TNT, Europe's second-biggest mail delivery company, reported its first profit decline for more than a year after being hit by one-off costs including the cancellation of a £21 million contract with a British mail order company.
TNT, which employs more than 2,000 people at its UK headquarters in Atherstone, was also forced to put aside funding in preparation for a job reduction programme in its Dutch mail business, which will see 6,500 being shed over the next three years.
Fourth-quarter net income fell 22 per cent to £110 million compared with £141 million a year earlier. Sales rose 8.6 per cent to £2.23 billion. TNT, which competes with UPS, FedEx and dutch DHL, has said it aims to cut £276 million in costs by 2015.
Part of this will be through a reduction in jobs and in anticipation of this, the company set aside £82 million during the last quarter.
The Dutch mail business has been struggling for some time due to rising competition and an increase in e-mails.
In a further blow to the business, TNT said it may also quit its German mail business in a dispute over minimum wages for postal workers, although chief executive Peter Bakker said the company would not do so without a fight.
"The (German) market is important enough to enter into a fight," he said.

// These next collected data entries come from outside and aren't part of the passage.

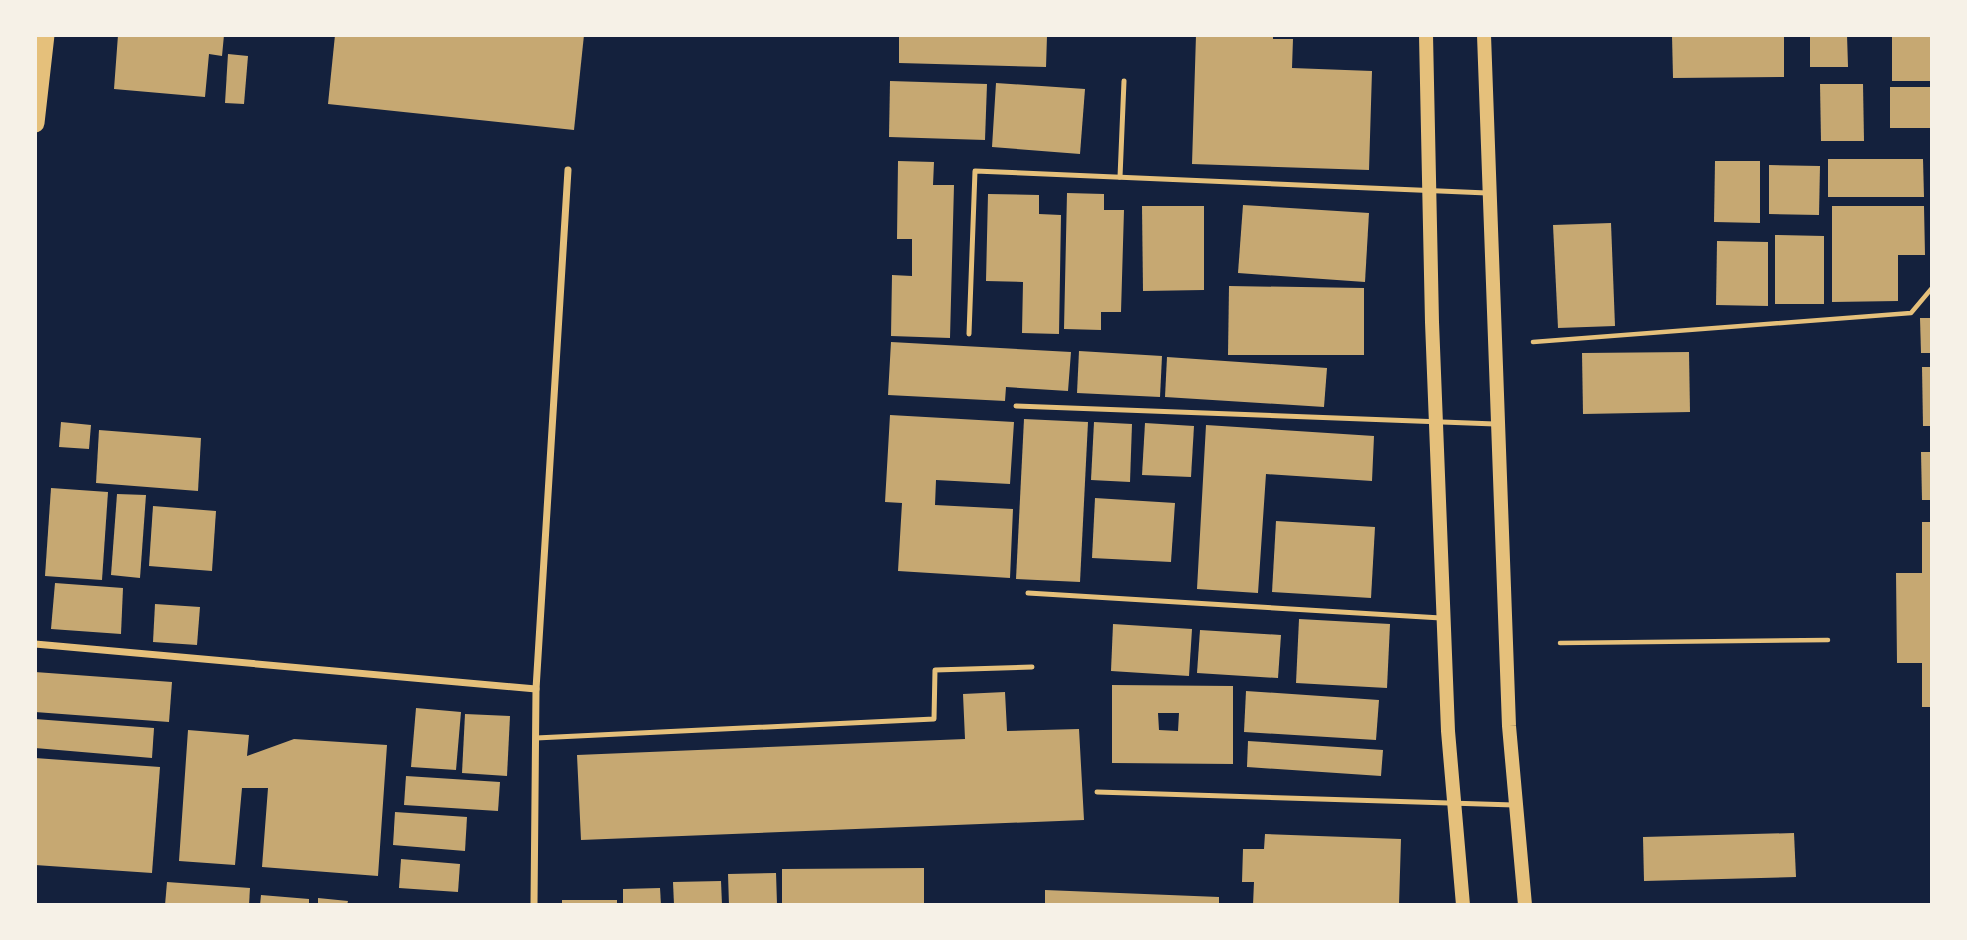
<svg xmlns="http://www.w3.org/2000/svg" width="1967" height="940" font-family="Montserrat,sans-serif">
<rect width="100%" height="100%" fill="#14213d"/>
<g fill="#c6a872" fill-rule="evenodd">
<polygon points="118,35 224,35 222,56 209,54 205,97 114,89"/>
<polygon points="335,35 584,35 574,130 328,104"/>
<polygon points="899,35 1047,35 1046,67 899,63"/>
<polygon points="1196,35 1273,35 1273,39 1293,39 1292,68 1372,71 1369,170 1192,164"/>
<polygon points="1672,35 1784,35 1784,77 1673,78"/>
<polygon points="1810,35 1847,35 1848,67 1810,67"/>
<rect x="1892" y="35" width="40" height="46"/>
<polygon points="228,54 248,56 244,104 225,103"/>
<polygon points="890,81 987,84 985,140 889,137"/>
<polygon points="996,83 1085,89 1080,154 992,147"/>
<polygon points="1820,84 1863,84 1864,141 1821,141"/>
<rect x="1890" y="87" width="42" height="41"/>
<polygon points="1828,159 1923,159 1924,197 1828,197"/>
<polygon points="898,161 934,162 933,185 954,185 950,338 891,336 892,275 912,276 912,239 897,239"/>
<polygon points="1715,161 1760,161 1760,223 1714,222"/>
<polygon points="1769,165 1820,166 1819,215 1769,214"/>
<polygon points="1067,193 1104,194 1104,210 1124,210 1121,312 1101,312 1101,330 1064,329"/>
<polygon points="988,194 1039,195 1039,214 1061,215 1059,334 1022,333 1023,282 986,281"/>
<polygon points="1243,205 1369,213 1365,282 1238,273"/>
<polygon points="1142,206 1204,206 1204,290 1143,291"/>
<polygon points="1832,206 1924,206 1925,255 1898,255 1898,301 1832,302"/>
<polygon points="1611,223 1615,326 1558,328 1553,225"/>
<polygon points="1775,235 1824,236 1824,304 1775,304"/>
<polygon points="1717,241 1768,242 1768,306 1716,305"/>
<polygon points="1229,286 1364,288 1364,355 1228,355"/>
<polygon points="1920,318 1932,318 1932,353 1921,353"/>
<polygon points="891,342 1071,352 1068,391 1006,387 1005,401 888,395"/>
<polygon points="1079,351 1162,356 1160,397 1077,393"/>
<polygon points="1689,352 1690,412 1583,414 1582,353"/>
<polygon points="1167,357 1327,368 1324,407 1165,397"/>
<polygon points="1922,367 1932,367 1932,426 1923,426"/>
<polygon points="890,415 1014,422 1010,484 936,480 935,505 1013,509 1010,578 898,571 902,503 885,502"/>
<polygon points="1024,419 1088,422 1080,582 1016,579"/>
<polygon points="61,422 91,425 89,449 59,447"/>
<polygon points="1094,422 1132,424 1130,482 1091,480"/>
<polygon points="1145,423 1194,426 1191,477 1142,475"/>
<polygon points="1206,425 1374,436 1372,481 1266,474 1258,593 1197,589"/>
<polygon points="99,430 201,438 198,491 96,483"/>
<polygon points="1921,452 1932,452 1932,500 1922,500"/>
<polygon points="51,488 108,492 102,580 45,576"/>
<polygon points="117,494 146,495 140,578 111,575"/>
<polygon points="1095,498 1175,503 1171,562 1092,558"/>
<polygon points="153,506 216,511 212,571 149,566"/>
<polygon points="1276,521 1375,527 1371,598 1272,592"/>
<polygon points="1922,522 1932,522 1932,707 1922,707 1922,663 1897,663 1896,573 1922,573"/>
<polygon points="55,583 123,588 121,634 51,629"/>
<polygon points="155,604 200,607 197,645 153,642"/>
<polygon points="1299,619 1390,624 1387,688 1296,683"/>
<polygon points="1113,624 1192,629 1189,676 1111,671"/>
<polygon points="1200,630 1281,635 1278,678 1197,673"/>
<polygon points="35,672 172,682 169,722 35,712"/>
<path d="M1112,685l121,1v78l-121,-1zM1158,713h21l-1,18 -19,-1z"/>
<polygon points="1246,691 1379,700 1376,740 1244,732"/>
<polygon points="1005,692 1007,731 1079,729 1084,820 581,840 577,755 965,739 963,694"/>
<polygon points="416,708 461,712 456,770 411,767"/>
<polygon points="465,714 510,716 507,776 462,773"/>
<polygon points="35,719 154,728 152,758 35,748"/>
<polygon points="188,730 249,735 247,756 294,739 387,745 378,876 262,867 268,788 242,788 235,865 179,861"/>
<polygon points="1248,741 1383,750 1381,776 1247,767"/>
<polygon points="35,758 160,767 152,873 35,865"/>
<polygon points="406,776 500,782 498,811 404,805"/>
<polygon points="395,812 467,817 465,851 393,845"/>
<polygon points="1794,833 1796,877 1644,881 1643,837"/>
<polygon points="1265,834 1401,839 1399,905 1253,905 1254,882 1242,882 1243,849 1264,849"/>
<polygon points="401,859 460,864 458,892 399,888"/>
<polygon points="924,868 924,905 782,905 782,869"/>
<polygon points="776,873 777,905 729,905 728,874"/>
<polygon points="721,881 722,905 674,905 673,882"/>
<polygon points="167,882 250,888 249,905 165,905"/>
<polygon points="660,888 661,905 623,905 623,889"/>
<polygon points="1045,890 1219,897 1219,905 1045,905"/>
<polygon points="261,895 309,899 309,905 260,905"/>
<polygon points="318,898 348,901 347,905 318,905"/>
<rect x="562" y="900" width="55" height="5"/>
</g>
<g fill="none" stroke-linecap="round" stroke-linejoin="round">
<g stroke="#e5c07b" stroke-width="4.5">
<polyline points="1533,342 1911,313 1932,288"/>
<polyline points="1560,643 1828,640"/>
</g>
<g stroke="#e5c07b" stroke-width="5">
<polyline points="1120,177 1124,81"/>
<polyline points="969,334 975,171 1487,193"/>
<polyline points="1016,406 1495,424"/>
<polyline points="1028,593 1441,618"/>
<polyline points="536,738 934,719 935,670 1032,667"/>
<polyline points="1097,792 1514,805"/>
</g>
<g stroke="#e5c07b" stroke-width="7">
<polyline points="35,644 536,689 534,905"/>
<polyline points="536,689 568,170"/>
</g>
<g stroke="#e5c07b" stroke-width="14">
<polyline points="1426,35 1432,322 1448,731 1463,905"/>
<polyline points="1484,35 1509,726 1525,905"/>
</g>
<polyline stroke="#e5c07b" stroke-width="19" points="35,123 45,35"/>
</g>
<rect width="1967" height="940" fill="none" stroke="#f6f1e7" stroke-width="74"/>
</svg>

TNT currently pays its German workers 7.50 euro (£5.60) per hour but the German government wants this increased to 9.80 euro (£7.31) and main rival Deutsche Post has already agreed this figure.
TNT has said this is unfair competition and will hit open trade.
In the UK, the company exited from its £20.8 million contract with Manchester-based catalogue company J D Williams.
A TNT spokesman said the contract had been a loss-making venture and the company had looked to exit from the arrangement at the first available opportunity.
The contract, acquired two years ago, has been passed on to rival carrier ParcelNet.
On its domestic operations, Mr Bakker said the money set aside for the job losses was only a preliminary estimate of how much the company may eventually have to pay out.
"It is an estimate, it could be higher, we don't know at this stage," he said, adding that negotiations with unions were continuing.
Analysts have said the talks are crucial for its cost-cutting plans.
"TNT seems to be prepared for a possible economic slowdown and despite this expectation continues to expect to hit very decent, strong profitability levels," Petercam analyst Thijs Berkelder said in a note.
Mr Bakker said he expected results on the talks during the second quarter.
Despite its difficulties, TNT projected high single-digit organic sales growth and low double-digit growth in its 2008 operating margin for the domestic and international express delivery business, excluding emerging markets. The express unit makes up 60 per cent of annual sales.
Organic sales growth for the express unit's emerging markets division, which includes Russia, China, India and Latin America, is seen in the high teens this year, with the operating margin targeted at low single-digit.
The mail business is expected to show a low single-digit organic sales rise this year, with an operating margin of around 16.5 per cent.
"The outlook 2008 is strong," said analyst Philip Scholte at Rabobank Securities.